Nonetheless, we are encouraged that WELL has significantly reduced its exposure to Medicare and Medicaid in recent years.

Interest rate risk: Even though we expect interest rates to remain relatively tame, dramatically rising rates could create challenges. As REITs are often seen as an alternative to bonds, higher interest rates could mean decreased demand for REITs, thereby causing a decline in the share price. Also, higher interest rates could put downward pressure on earnings as interest costs rise. However, as interest rates have actually been reduced recently (the Fed cut rates 50 bps last week), we view this is a noteworthy positive for Welltower.

Conclusion:

Welltower is an attractive dividend stock (REIT).
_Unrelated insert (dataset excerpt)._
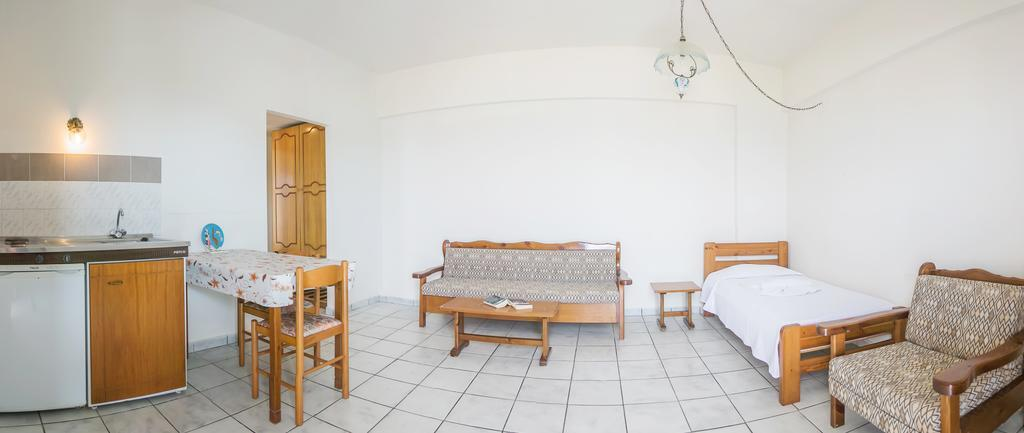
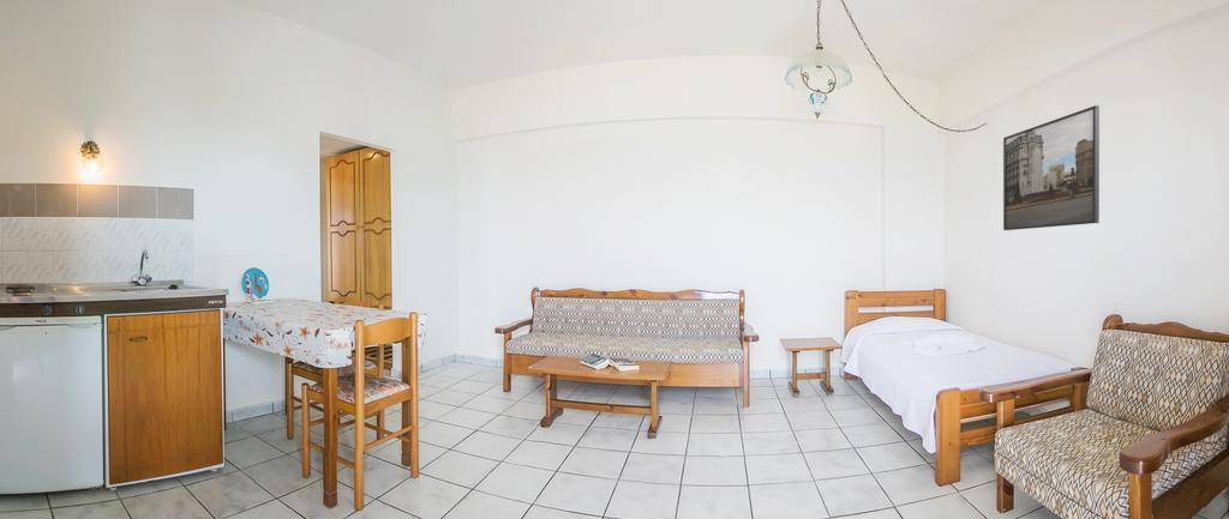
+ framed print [1002,104,1101,231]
It offers a strong 5.4% dividend yield, and the business is strengthening. Specifically, FFO growth challenges have been brought under control, and the metric is now expected to increase in the years ahead. Also, the payout ratio of ~82% is attractive, and leaves plenty of cushion for the dividend. Further, the company will benefit from powerful demographic trends, and the Fed’s most recent interest rate cut. Finally the recent indiscriminate market sell off has created an attractive entry point. If you are a long-term income-focused investor, Welltower is worth considering for a spot in your prudently diversified portfolio.